Parameter Efficient Fine-tuning of Transformer-based Masked Autoencoder Enhances Resource Constrained Neuroimage Analysis

Recent innovations in artificial intelligence (AI) have increasingly focused on large-scale foundational models that are more general purpose in contrast to conventional models trained to perform specialized tasks. Transformer-based architectures have become the standard backbone in foundation models across data modalities (image, text, audio, video). There has been a keen interest in applying parameter-efficient fine-tuning (PEFT) methods to adapt these models to specialized downstream tasks in language and vision. These methods are particularly essential for medical image analysis where the limited availability of training data could lead to overfitting. In this work, we evaluated different types of PEFT methods on pre-trained vision transformers relative to typical training approaches, such as full fine-tuning and training from scratch. We used a transformer-based masked autoencoder (MAE) framework, to pretrain a vision encoder on T1- weighted (T1-w) brain MRIs. The pretrained vision transformers were then fine-tuned using different PEFT methods that reduced the trainable model parameters to as few as 0.04% of the original model size.

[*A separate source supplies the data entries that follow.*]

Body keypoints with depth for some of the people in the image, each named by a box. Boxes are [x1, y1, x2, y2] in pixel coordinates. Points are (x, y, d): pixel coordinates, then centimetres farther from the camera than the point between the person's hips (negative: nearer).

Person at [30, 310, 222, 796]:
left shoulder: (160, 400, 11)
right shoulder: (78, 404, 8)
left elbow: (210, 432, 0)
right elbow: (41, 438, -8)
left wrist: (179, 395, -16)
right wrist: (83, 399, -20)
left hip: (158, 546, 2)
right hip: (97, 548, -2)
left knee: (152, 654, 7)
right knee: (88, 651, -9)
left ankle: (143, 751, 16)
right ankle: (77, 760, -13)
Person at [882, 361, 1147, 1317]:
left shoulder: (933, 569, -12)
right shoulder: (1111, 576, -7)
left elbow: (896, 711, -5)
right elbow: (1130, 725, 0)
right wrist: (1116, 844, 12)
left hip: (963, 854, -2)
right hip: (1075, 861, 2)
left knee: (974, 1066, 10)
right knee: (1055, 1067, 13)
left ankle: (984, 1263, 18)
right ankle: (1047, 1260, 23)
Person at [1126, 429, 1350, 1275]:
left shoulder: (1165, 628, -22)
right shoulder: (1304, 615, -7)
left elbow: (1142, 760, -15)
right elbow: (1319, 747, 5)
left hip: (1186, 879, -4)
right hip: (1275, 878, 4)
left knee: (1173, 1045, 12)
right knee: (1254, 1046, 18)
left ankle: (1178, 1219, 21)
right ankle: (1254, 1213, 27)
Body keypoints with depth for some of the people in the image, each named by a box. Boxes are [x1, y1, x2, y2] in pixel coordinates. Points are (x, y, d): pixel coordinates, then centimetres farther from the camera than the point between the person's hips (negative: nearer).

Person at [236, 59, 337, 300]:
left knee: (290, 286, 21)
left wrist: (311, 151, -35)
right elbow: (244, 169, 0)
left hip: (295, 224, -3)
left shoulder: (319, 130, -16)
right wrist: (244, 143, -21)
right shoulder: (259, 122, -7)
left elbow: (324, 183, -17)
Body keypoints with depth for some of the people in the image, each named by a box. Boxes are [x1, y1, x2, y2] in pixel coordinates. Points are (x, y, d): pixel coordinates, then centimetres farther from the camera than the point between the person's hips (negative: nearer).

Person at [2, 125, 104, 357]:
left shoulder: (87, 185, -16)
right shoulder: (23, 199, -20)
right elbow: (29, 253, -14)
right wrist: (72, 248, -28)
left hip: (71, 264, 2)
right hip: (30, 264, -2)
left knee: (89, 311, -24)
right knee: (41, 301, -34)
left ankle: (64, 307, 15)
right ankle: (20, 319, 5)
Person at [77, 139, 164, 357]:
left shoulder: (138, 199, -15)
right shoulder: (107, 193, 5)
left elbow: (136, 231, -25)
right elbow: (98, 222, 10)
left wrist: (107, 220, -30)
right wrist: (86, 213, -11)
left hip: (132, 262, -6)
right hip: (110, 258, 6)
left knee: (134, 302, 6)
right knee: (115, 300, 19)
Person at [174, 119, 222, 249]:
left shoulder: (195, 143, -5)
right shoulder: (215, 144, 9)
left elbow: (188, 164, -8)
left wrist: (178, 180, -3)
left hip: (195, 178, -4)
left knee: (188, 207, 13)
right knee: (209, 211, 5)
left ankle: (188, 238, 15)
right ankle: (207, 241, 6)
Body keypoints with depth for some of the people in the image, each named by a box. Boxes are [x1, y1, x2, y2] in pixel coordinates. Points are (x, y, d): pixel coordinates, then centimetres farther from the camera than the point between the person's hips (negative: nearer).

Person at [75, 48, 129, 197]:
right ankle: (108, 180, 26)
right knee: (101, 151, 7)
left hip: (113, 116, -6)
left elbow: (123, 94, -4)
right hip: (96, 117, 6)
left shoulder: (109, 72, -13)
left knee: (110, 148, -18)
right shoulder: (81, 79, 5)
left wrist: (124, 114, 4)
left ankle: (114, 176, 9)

Our study shows that: 1. PEFT methods were competitive with or outperformed the reference full fine-tuning approach and outperformed training from scratch, with only a fraction of the trainable parameters; 2. PEFT methods with a 32% reduction in model size boosted Alzheimer’s disease (AD) classification by 3% relative to full fine-tuning and 11% relative to a 3D CNN, with only 258 training scans; and 3. PEFT methods performed well on diverse neuroimaging tasks including AD and Parkinson’s disease (PD) classification, and “brain-age” prediction based on T1-w MRI datasets - a standard benchmark for deep learning models in neuroimaging; 4. smaller model sizes were competitive with larger models in test performance. Our results show the value of adapting foundation models to neuroimaging tasks efficiently and effectively in contrast to training stand- alone special purpose models.